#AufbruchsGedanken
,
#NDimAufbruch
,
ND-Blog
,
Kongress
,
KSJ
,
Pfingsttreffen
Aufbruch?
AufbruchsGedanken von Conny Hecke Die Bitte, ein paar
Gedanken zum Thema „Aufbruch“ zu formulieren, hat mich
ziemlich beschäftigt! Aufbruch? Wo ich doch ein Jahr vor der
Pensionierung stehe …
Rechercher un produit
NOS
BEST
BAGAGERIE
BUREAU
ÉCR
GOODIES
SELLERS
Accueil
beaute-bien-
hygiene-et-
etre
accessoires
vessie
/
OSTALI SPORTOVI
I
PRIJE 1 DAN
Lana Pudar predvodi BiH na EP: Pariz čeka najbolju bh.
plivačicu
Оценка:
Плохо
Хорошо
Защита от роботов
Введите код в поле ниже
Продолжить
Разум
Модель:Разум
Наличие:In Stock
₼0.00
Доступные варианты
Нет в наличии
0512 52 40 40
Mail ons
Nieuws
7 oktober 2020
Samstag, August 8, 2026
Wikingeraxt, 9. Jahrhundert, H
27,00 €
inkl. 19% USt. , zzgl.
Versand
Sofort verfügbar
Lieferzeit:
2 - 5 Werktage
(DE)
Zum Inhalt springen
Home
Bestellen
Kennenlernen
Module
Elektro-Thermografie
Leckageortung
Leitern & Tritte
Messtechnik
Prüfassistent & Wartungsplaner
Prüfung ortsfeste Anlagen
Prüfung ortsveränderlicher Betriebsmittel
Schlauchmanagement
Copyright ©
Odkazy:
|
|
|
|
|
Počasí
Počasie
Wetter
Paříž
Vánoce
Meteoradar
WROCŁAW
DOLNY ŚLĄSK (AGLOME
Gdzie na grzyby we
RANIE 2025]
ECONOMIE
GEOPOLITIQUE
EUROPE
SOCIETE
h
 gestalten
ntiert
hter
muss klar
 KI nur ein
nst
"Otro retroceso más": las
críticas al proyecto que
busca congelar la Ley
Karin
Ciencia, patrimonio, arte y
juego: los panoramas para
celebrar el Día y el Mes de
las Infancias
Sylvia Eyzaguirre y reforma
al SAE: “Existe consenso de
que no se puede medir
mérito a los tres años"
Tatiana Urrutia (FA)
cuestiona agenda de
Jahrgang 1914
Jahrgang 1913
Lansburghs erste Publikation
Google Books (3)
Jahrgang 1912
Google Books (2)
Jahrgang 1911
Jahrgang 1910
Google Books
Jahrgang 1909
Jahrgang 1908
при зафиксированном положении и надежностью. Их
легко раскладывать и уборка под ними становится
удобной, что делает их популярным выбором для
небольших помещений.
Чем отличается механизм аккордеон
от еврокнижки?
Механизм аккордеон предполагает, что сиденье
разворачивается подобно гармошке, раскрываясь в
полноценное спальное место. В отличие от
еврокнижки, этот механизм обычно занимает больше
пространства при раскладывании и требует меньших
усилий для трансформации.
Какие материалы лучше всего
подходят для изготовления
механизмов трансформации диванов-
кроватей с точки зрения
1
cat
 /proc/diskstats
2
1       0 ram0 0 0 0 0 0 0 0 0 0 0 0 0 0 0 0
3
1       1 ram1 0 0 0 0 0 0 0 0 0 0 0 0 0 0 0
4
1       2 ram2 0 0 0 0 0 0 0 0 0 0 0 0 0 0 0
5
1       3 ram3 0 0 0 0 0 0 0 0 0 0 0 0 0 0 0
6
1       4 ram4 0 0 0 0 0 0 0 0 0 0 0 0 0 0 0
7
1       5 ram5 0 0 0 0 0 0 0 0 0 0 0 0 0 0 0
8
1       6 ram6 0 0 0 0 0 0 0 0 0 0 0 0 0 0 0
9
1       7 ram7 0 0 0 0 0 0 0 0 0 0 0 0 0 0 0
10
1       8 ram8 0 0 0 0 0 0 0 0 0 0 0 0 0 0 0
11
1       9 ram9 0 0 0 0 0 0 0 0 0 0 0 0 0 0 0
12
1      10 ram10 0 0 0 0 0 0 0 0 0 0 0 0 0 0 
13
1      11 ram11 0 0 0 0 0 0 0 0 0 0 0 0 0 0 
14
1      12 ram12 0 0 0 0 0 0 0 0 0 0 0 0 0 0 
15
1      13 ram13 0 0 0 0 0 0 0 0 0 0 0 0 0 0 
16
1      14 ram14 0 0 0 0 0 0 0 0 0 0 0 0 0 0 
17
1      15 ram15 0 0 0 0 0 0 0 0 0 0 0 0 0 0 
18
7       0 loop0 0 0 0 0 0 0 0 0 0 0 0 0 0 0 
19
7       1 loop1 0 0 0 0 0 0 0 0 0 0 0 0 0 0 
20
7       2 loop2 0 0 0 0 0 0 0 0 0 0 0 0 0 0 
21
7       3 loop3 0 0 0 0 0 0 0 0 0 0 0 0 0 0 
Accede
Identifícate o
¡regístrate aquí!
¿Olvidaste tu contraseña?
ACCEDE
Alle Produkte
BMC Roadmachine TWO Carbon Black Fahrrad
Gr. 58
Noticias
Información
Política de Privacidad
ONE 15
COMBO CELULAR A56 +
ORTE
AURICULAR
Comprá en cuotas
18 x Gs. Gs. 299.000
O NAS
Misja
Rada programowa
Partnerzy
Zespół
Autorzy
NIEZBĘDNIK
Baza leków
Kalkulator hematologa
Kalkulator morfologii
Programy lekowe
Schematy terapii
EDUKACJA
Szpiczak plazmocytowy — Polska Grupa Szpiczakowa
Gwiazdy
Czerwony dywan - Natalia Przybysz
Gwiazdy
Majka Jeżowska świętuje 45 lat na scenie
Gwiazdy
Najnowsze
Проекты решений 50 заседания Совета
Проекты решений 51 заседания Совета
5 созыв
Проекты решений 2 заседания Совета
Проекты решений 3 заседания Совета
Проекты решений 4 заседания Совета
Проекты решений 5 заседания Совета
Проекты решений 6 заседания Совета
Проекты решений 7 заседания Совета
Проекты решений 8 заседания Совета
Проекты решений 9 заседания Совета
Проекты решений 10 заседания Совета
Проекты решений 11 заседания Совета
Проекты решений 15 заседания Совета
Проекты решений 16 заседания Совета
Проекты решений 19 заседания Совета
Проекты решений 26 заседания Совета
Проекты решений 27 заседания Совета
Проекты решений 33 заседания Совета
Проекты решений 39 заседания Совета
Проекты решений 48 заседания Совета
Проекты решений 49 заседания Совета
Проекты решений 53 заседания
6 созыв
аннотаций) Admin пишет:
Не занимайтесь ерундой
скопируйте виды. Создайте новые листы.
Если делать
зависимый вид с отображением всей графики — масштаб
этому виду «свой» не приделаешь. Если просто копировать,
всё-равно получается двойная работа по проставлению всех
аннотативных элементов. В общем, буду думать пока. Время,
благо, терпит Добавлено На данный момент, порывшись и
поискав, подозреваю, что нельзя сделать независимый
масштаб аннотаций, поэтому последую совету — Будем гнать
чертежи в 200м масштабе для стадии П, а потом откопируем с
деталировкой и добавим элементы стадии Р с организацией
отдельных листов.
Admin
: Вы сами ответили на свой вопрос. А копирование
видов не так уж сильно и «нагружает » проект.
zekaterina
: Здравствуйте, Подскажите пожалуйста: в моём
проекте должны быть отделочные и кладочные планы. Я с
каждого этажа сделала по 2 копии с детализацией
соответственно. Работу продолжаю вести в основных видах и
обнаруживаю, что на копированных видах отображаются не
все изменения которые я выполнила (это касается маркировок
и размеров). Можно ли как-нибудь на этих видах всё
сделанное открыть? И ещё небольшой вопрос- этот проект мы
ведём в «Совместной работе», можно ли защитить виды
--*--
WHAT IS EXPECTED
Wherever the string "вопрос" appears in a line of the records, copy that line.

TASK OUTPUT
: Вы сами ответили на свой вопрос. А копирование
сделанное открыть? И ещё небольшой вопрос- этот проект мы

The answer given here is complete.